# Reconstructed / rebuild titles cars



## Barak (9 mo ago)

I have a question guys,
Do anybody have ever used à reconstructed car for uber or lyft in New York?


----------



## Atavar (Aug 11, 2018)

Barak said:


> I have a question guys,
> Do anybody have ever used à reconstructed car for uber or lyft in New York?

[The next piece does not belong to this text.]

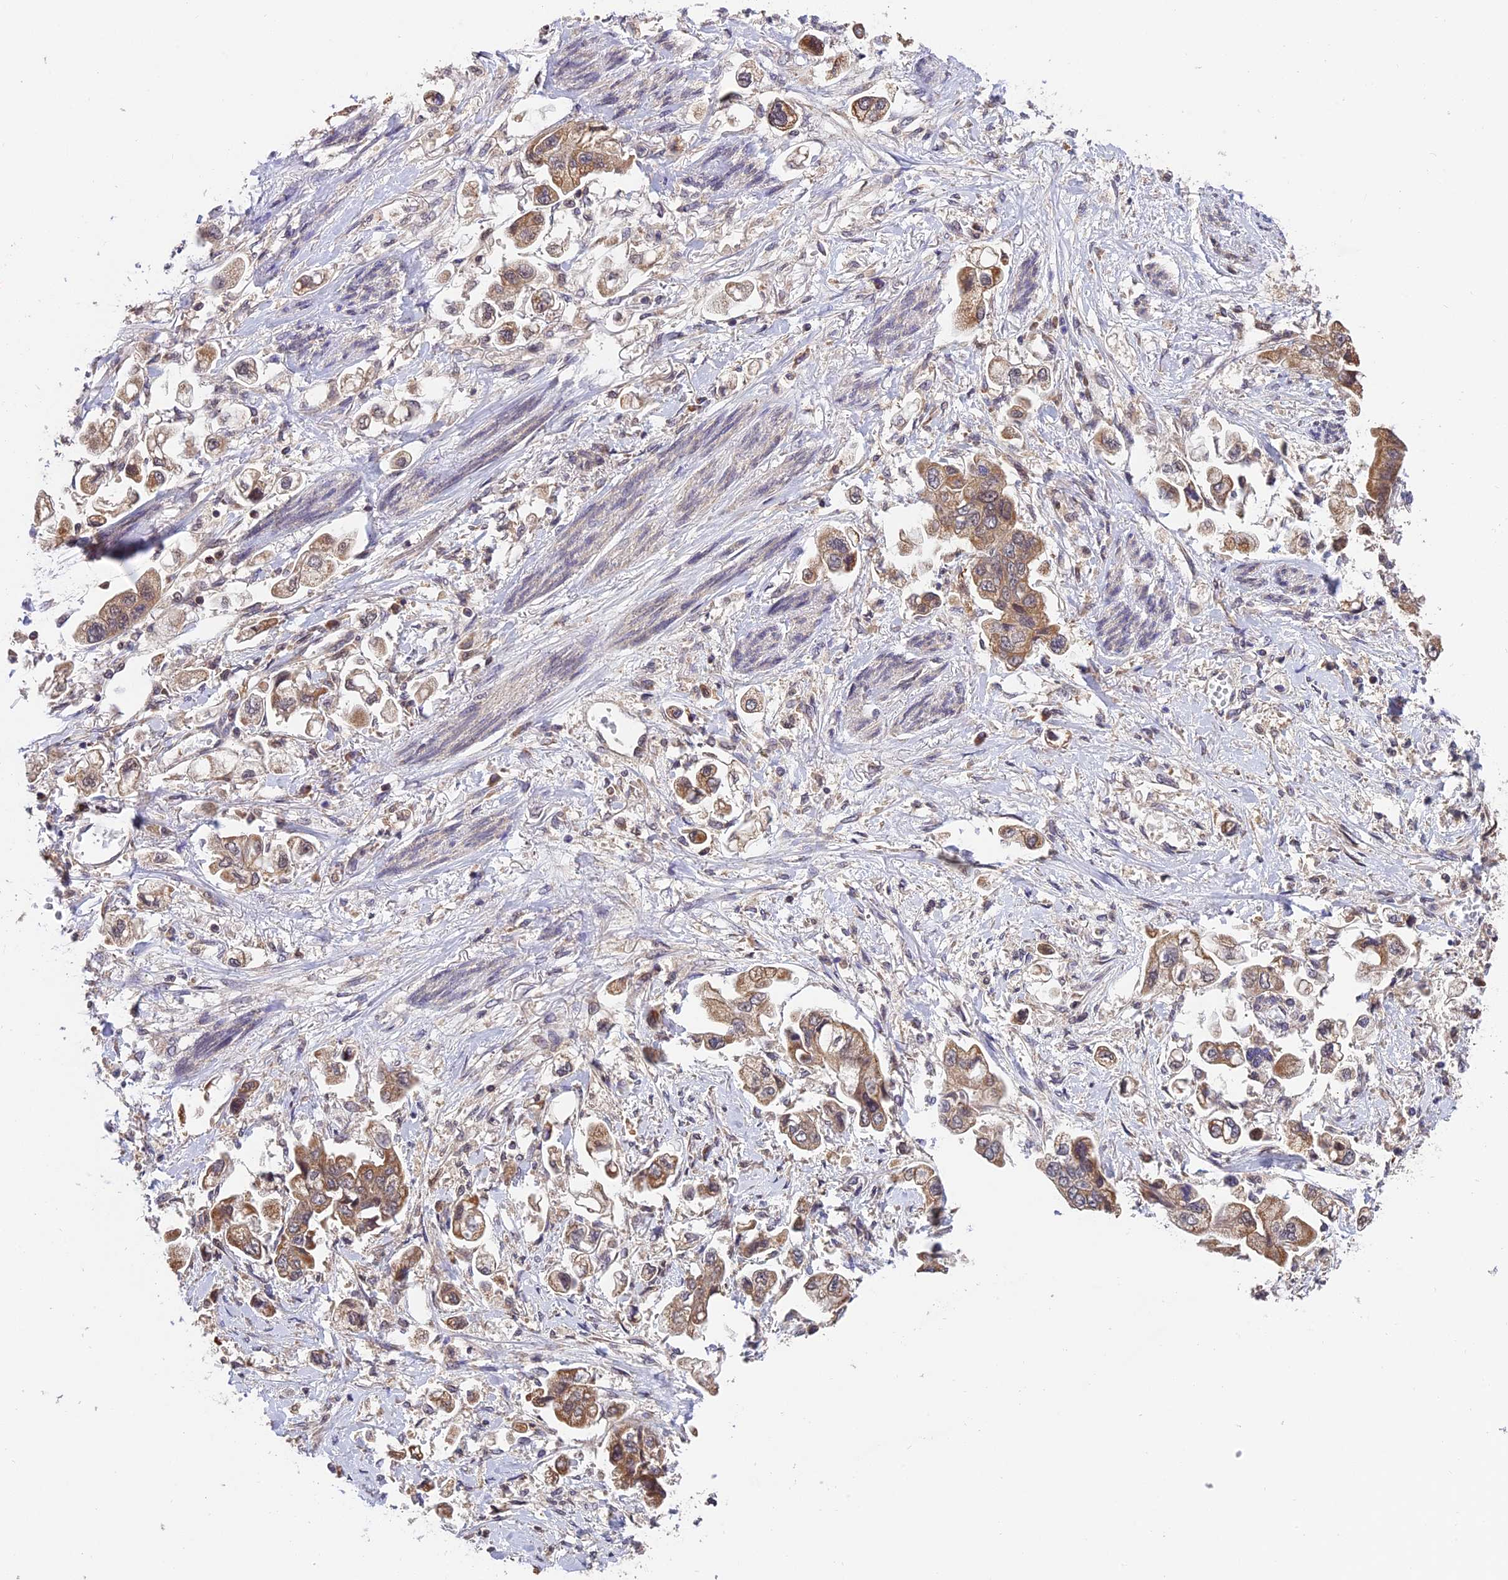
{"staining": {"intensity": "moderate", "quantity": ">75%", "location": "cytoplasmic/membranous"}, "tissue": "stomach cancer", "cell_type": "Tumor cells", "image_type": "cancer", "snomed": [{"axis": "morphology", "description": "Adenocarcinoma, NOS"}, {"axis": "topography", "description": "Stomach"}], "caption": "Immunohistochemistry histopathology image of human stomach cancer (adenocarcinoma) stained for a protein (brown), which reveals medium levels of moderate cytoplasmic/membranous positivity in approximately >75% of tumor cells.", "gene": "MNS1", "patient": {"sex": "male", "age": 62}}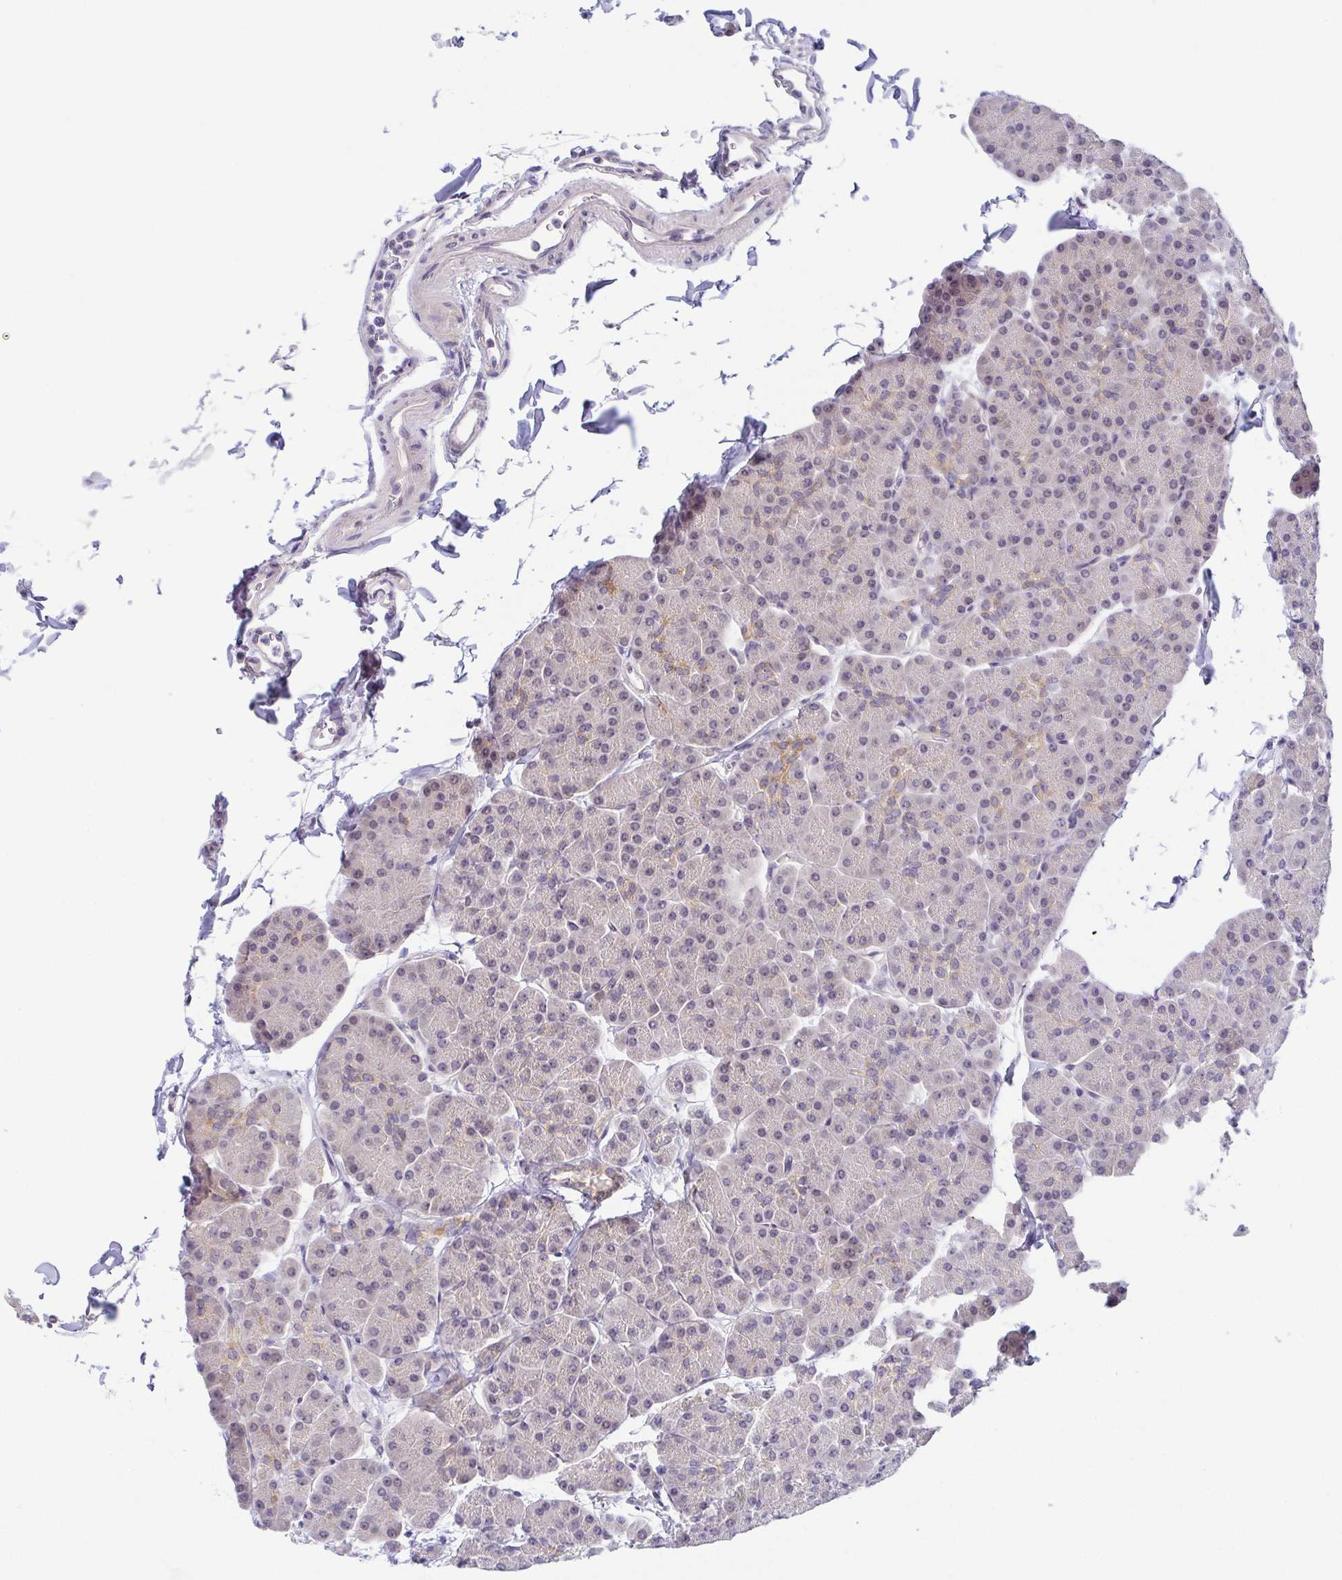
{"staining": {"intensity": "moderate", "quantity": "<25%", "location": "cytoplasmic/membranous"}, "tissue": "pancreas", "cell_type": "Exocrine glandular cells", "image_type": "normal", "snomed": [{"axis": "morphology", "description": "Normal tissue, NOS"}, {"axis": "topography", "description": "Pancreas"}, {"axis": "topography", "description": "Peripheral nerve tissue"}], "caption": "DAB immunohistochemical staining of benign human pancreas demonstrates moderate cytoplasmic/membranous protein positivity in approximately <25% of exocrine glandular cells.", "gene": "BCL2L1", "patient": {"sex": "male", "age": 54}}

Cannot use for Lyft. I don’t know about Uber.


----------



## Seaside_Slider (9 mo ago)

Can’t use a reconstructed titled car for Uber, or Lyft.


----------



## Barak (9 mo ago)

Really?
In New York city?
Tell hoe to do that cause I've a reconstructed title don't feel like buying another car


----------



## Barak (9 mo ago)

psychiatrie3emerot said:


> 2 cars so far. 2003 Audi A4 - one of the sides was hit (sold real quick, had problems not related). (current car) 1999 M3 - flood title, no issues at all.


Really?
In New York city?
Tell hoe to do that cause I've a reconstructed title don't feel like buying another car


----------



## Daisey77 (Jan 13, 2016)

Barak said:


> Really?
> In New York city?
> Tell hoe to do that cause I've a reconstructed title don't feel like buying another car


I doubt they're used for Uber and Lyft. One being they are too old and two being Uber and Lyft don't allow rebuilt or salvage titles


----------



## bobby747 (Dec 29, 2015)

It will get flagged by the vin. Fact.. may take a few months. And only certain insurance companies insure them . Fact


----------



## Soldiering (Jan 21, 2019)

Your name be Barak. Is this the GOAT of prez's?!?


----------